# [TASK LIST]
[A] According to the ArduBat passage below, why was the ArduBat shield designed? Answer in one to three sentences.
[B] Decide whether each statement agrees with the ArduBat passage below. Answer yes or no for each, and quote the deciding words from the passage.
(i) Frank's data logging shield supplied a real time clock.
(ii) The ArduBat shield has three user configurable push-buttons.
(iii) Three LM386's amplify the bat calls.
[C] Reproduce the part of the ArduBat passage below from "I’ve built a" up to and including "microprocessor controlled devices.".

# [TEXT PASSAGE]
::::::

I’ve built a number of projects that have interfaced the output of the Simple Bat Detector with a microprocessor. The most recent was the BatLogger II. But I hadn’t come up with an easy way for others to experiment with this idea … until now.
My friend, Frank, in Germany, had wanted to make a relatively inexpensive bat activity logger … and he had come on the idea to do it using a Simple Bat Detector connected to an Arduino board. He added a data logging shield that provided a real time clock and an interface for an SD data card. The ArduBat was born.
Once I had seen what the Arduino based hardware had enabled, I felt I needed to see if I couldn’t make this an even easier to accomplish task. So I designed the ArduBat shield, and now it is possible for anyone who is familiar with the Arduino, to more easily build their own bat detector based, microprocessor controlled devices.
The ArduBat shield is shown to the left. Besides the Simple Bat Detector circuit, there are two user configurable push-buttons, a reset button, and three user configurable LEDs.
What can the ArduBat be used for ? That depends on the inspiration and cleverness of whomever wants to use it. It might be used to develop a bat alarm, or a video camera that is triggered when bats are nearby. Or maybe you want to log the date and times that bats are active … like Frank and I do. The ArduBat doesn’t even have to be used with bats … maybe you could use it to detect and decode ultrasonic signals used for some other purpose ! Whatever the idea might be, I expect that the ArduBat could be easily applied to many different educational, scout, and school projects, as well as more serious applications.
The basic working circuit on the ArduBat shield is a slight variation of the enhanced Simple Bat Detector, and is shown in the diagram above. Two LM386’s amplify the bat calls from a piezo transducer and drive a CD4024 binary divider. The divide by 16 and divide by 32 outputs of the CD4024 are used to monitor and process the bat calls.
In the original Simple Bat Detector, only the divide by 16 output is used for listening. On the ArduBat, the divide by 32 signal is connected to a digital input on the Arduino ( digital pin 2 is recommended ). The pulses coming from the bat detector circuit at this point represent 16 cycles of whatever ultrasound has been detected. This pulse is easily measured by the Arduino with the PulseIn command … but other measurement techniques can also be used.

::::::

# [GIVEN DATA]

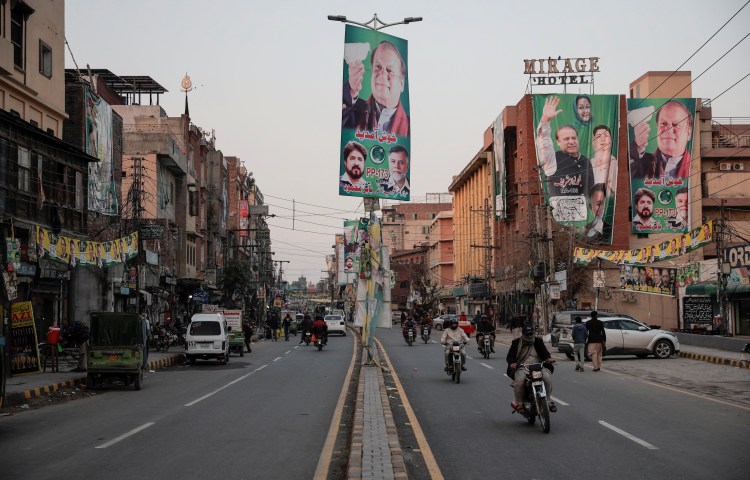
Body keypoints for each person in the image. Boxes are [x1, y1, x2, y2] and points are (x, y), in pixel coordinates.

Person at [535, 96, 593, 221]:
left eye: (574, 138)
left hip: (584, 222)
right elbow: (544, 143)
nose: (571, 141)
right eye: (566, 139)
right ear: (558, 142)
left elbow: (591, 192)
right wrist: (545, 121)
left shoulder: (586, 161)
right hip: (560, 222)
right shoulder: (552, 159)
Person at [342, 40, 409, 137]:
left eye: (389, 70)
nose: (382, 73)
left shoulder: (410, 129)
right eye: (378, 67)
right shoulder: (355, 112)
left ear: (402, 84)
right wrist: (352, 91)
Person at [630, 100, 693, 179]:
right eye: (663, 123)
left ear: (689, 133)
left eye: (676, 124)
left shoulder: (695, 167)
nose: (668, 130)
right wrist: (638, 147)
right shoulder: (642, 163)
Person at [506, 324, 556, 413]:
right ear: (523, 334)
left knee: (546, 378)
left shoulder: (538, 341)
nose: (529, 336)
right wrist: (512, 363)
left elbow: (545, 353)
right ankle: (520, 403)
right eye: (527, 334)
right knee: (519, 382)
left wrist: (548, 359)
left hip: (538, 366)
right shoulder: (516, 342)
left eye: (530, 333)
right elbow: (510, 355)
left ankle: (548, 401)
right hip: (522, 367)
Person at [590, 125, 618, 196]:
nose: (603, 139)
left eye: (606, 135)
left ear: (611, 140)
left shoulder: (616, 164)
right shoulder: (588, 164)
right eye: (599, 136)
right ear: (593, 141)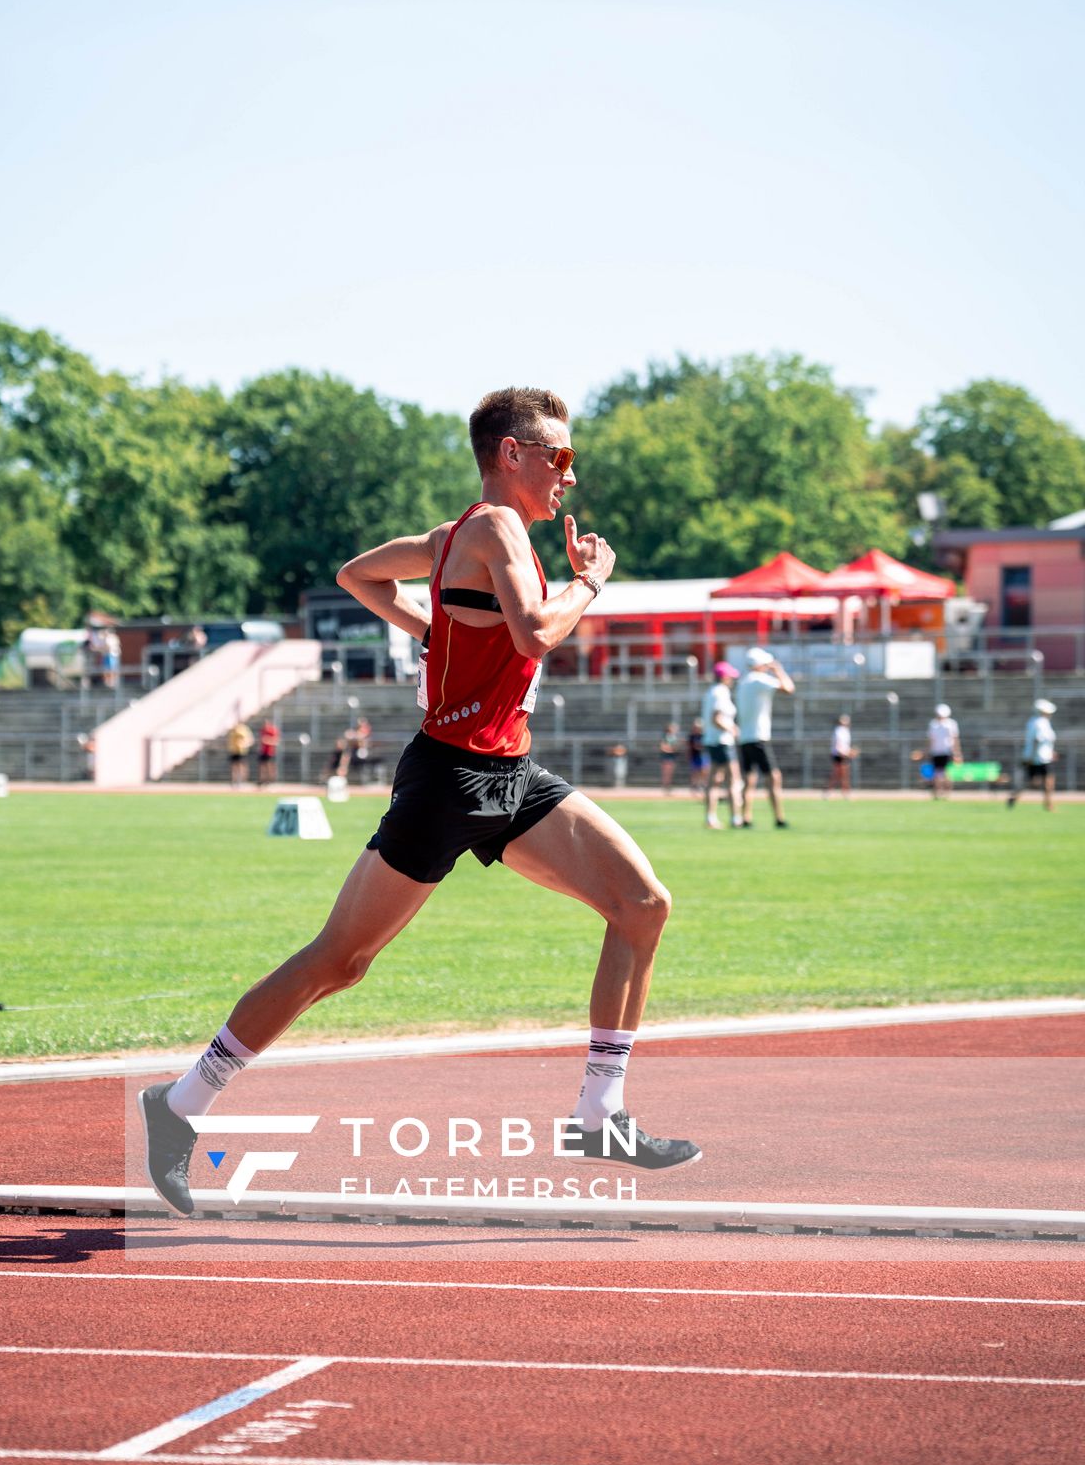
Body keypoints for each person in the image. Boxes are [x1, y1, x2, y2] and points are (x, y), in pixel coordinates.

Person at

::::::

# [RESULTS FOR THE EXERCISE]
[A] After seeing what the Arduino-based hardware made possible, the writer wanted to make the task even easier. The shield lets anyone familiar with the Arduino more easily build their own microprocessor-controlled devices based on a bat detector.

[B]
(i) Yes: "He added a data logging shield that provided a real time clock and an interface for an SD data card."
(ii) No: "there are two user configurable push-buttons, a reset button, and three user configurable LEDs."
(iii) No: "Two LM386’s amplify the bat calls from a piezo transducer and drive a CD4024 binary divider."

[C]
I’ve built a number of projects that have interfaced the output of the Simple Bat Detector with a microprocessor. The most recent was the BatLogger II. But I hadn’t come up with an easy way for others to experiment with this idea … until now.
My friend, Frank, in Germany, had wanted to make a relatively inexpensive bat activity logger … and he had come on the idea to do it using a Simple Bat Detector connected to an Arduino board. He added a data logging shield that provided a real time clock and an interface for an SD data card. The ArduBat was born.
Once I had seen what the Arduino based hardware had enabled, I felt I needed to see if I couldn’t make this an even easier to accomplish task. So I designed the ArduBat shield, and now it is possible for anyone who is familiar with the Arduino, to more easily build their own bat detector based, microprocessor controlled devices.